Il n'y a rien de si notable dans le cinéma de Jean Renoir qui définirait, autant que pour d'autres cinéastes, ses films comme « chefs-d'oeuvre ». Ni les suspensions silencieuses d'un Bergman, ni les plans aristocratiques d'un Visconti, qui fondent la détermination de leurs films comme chefs-d'oeuvre, ne se retrouvent chez Renoir. Lui filme une histoire, non des sensations, lui filme des lieux, non une atmosphère. La sensation et l'atmosphère que les grands cinéastes peuvent fabriquer dans la forme de leur film, c'est-à-dire directement dans la réalisation ou dans la direction des acteurs, Renoir les laisse naître d'eux-mêmes, comme fruit d'un seul et simple désir : filmer une histoire dans un lieu.
L'étang tragique est pleinement ancré dans cette tradition d'un cinéma « primitif », comme l'est celui de Murnau, quand la beauté d'un film afflue de l'enthousiasme de raconter une histoire d'amour, d'aventure, d'héroïsme, de tragédie. De la même façon que dans L'Aurore, l'espace narratif est divisé en deux lieux : la ville et la campagne. Dans le film de Renoir, la distinction est plus singulière, puisqu'il s'agit d'un petit village perdu dans la forêt et d'un marais hostile pullulant d'alligators et de mocassins d'eau. Un homme parti chercher son chien dans le marais fait une rencontre d'un premier abord peu heureuse, et qui évolue finalement en une coopération amicale. Ben et Tom nouent une amitié secrète dans le lieu hostile du marais, quand du côté de la ville les histoires d'amour se rompent ici et se renouent ailleurs, la haine déferle avant de laisser place au lyrisme de la danse, des retrouvailles amoureuses et de la vérité rétablie. Il n'y a en somme rien d'extraordinaire dans cette histoire, et ce n'est d'ailleurs pas là l'ambition de Jean Renoir, gardant ses distances avec toute prétention à l'exceptionnel. C'est au contraire à l'instant de filmer que surgit la beauté de ses personnages et de ses lieux. Renoir aime l'eau, les feuillages, les fourrées, les troncs envahis par les mauvaises herbes.

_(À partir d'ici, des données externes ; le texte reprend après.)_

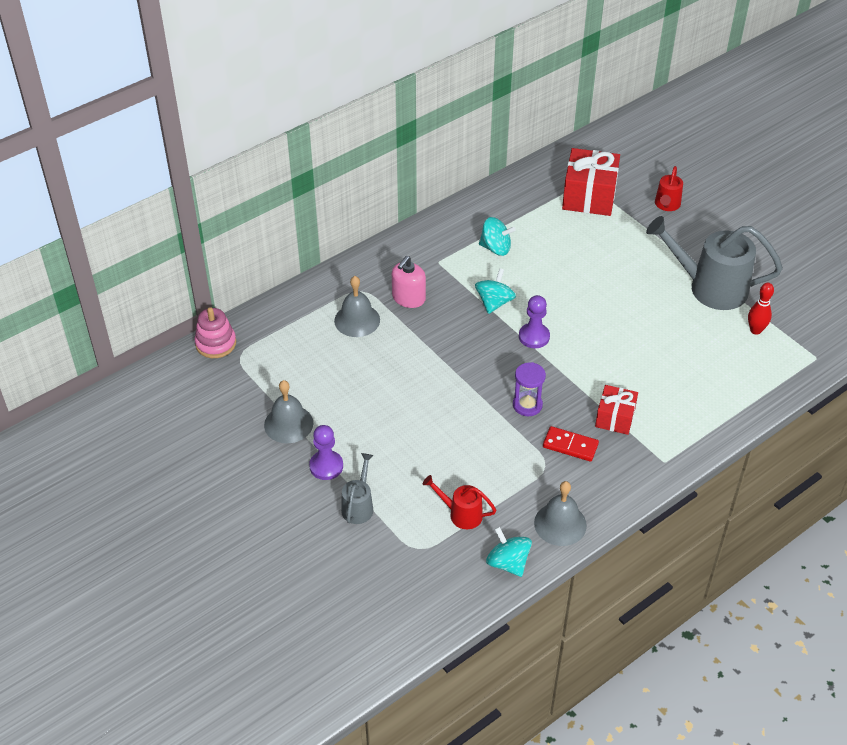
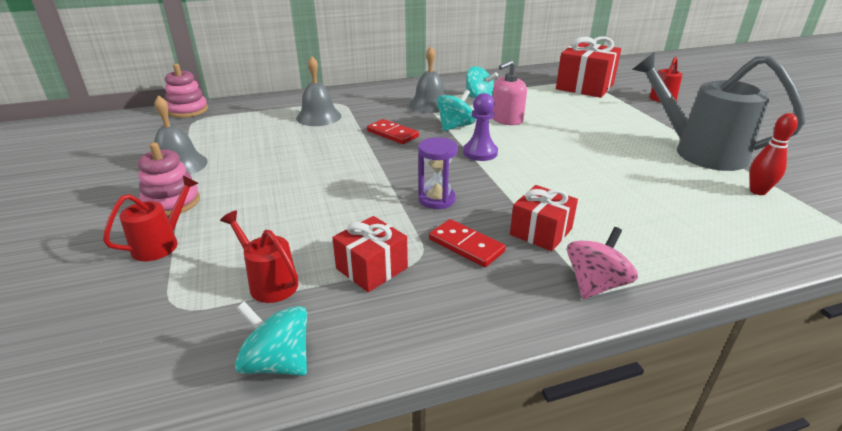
camera: 20 degrees right, 15 degrees down
purple pawn [309,425,343,480] -> pink stacking toy [138,142,200,216]
grey watering can [341,453,374,524] -> red watering can [103,176,199,261]
pink soap dispenser [392,256,426,308] -> pink soap dispenser moved to [492,60,527,125]
turquoise spinning top [486,527,532,577] -> turquoise spinning top turned 45 degrees counterclockwise [235,302,307,376]
grey bell [534,481,587,546] -> grey bell moved to [409,46,445,113]
none -> red gift [332,216,408,292]
none -> red domino [367,119,419,144]
none -> pink spinning top [567,227,638,299]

Et ses personnages, tantôt bons et innocents, tantôt méchants et pétris de mauvaises intentions, naviguent sur ces eaux, marchent à pas mesurés sur la terre grouillante de serpents, ou se précipitent dans les tourbières.
Du travelling de Ben voguant lentement sur le marais, et cherchant son chien au son du cor, au plan fixe de Tom se penchant sur une flaque d'eau pour s'abreuver, avant de se faire mordre par un mocassin au corps onduleux comme une ressort, Jean Renoir prouve, plus qu'aucun cinéaste brillant par la forme, sa passion de filmer, et par là même son authentique amour du cinéma.